Camp Marchand (present-day Rommani) was established on 30 July 1911 at Zebida, on the boundary of the Northern (مزارعة) and Southern Zaer (الكفيان). Camp Marchand was a seat of government comparable to a prefecture. The town served as a regional services hub. The town had a post office, which served the surrounding villages of Christian (Brachoua) Le Jacqueline (Zhayliga), Merzougha (Marchouch), N'Nkreila and Sidi Bettache as well as the more dispersed population of the area, including forester's families living in the surrounding forests.
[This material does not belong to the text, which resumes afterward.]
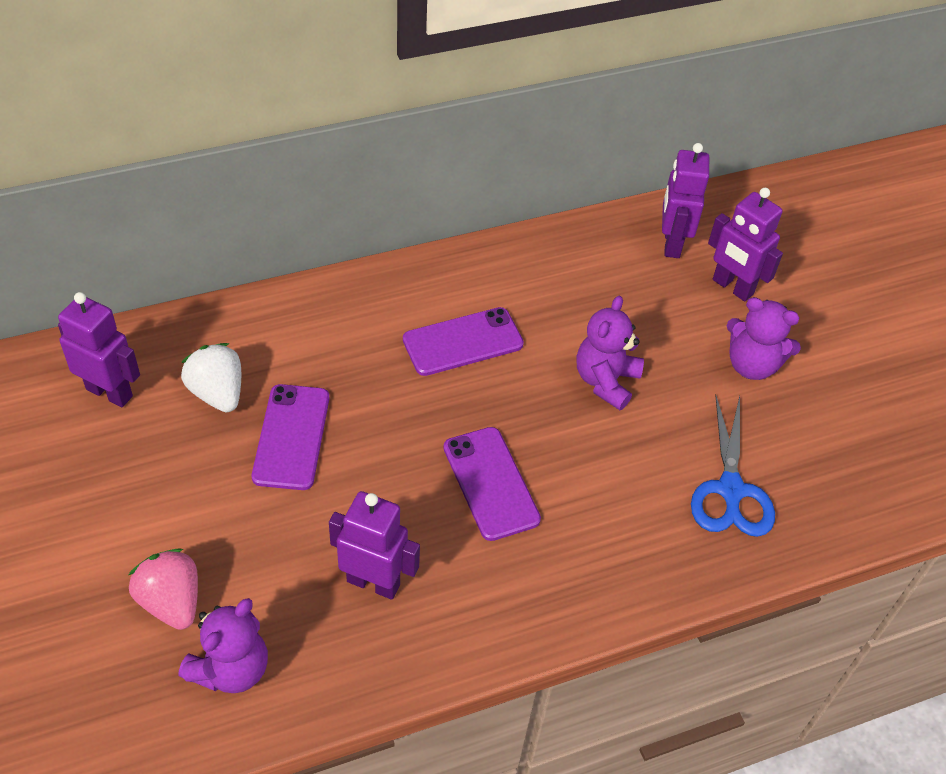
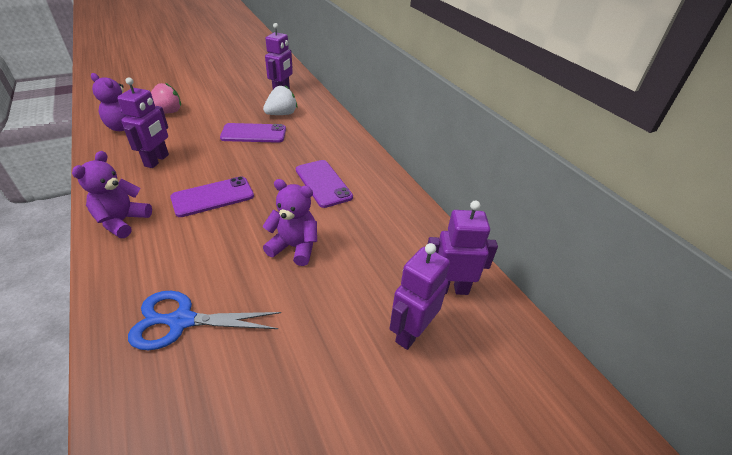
camera: 85 degrees right, 10 degrees down
(752, 365) = (317, 344): purple teddy bear -> purple teddy bear (122, 221)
The town rapidly developed during the colonial period. Many immigrants from different regions settled there, mainly Doukala but also from the Sraghna, Chyadma, Iribat (Sahara) and Benimaskine of Soussis Berber tribes. The majority of these tribe members were shopkeepers, field workers or construction workers. The latter were in high demand due to a boost in civil and public construction.

The name of Camp Marchand was changed to Rommani at a later stage. Currently, Rommani is a town of some 15,000 inhabitants.

==Etymology==
The town's name stems from Oued Romane (واد الرمان), meaning pomegranate river. This wadi runs through the city centre.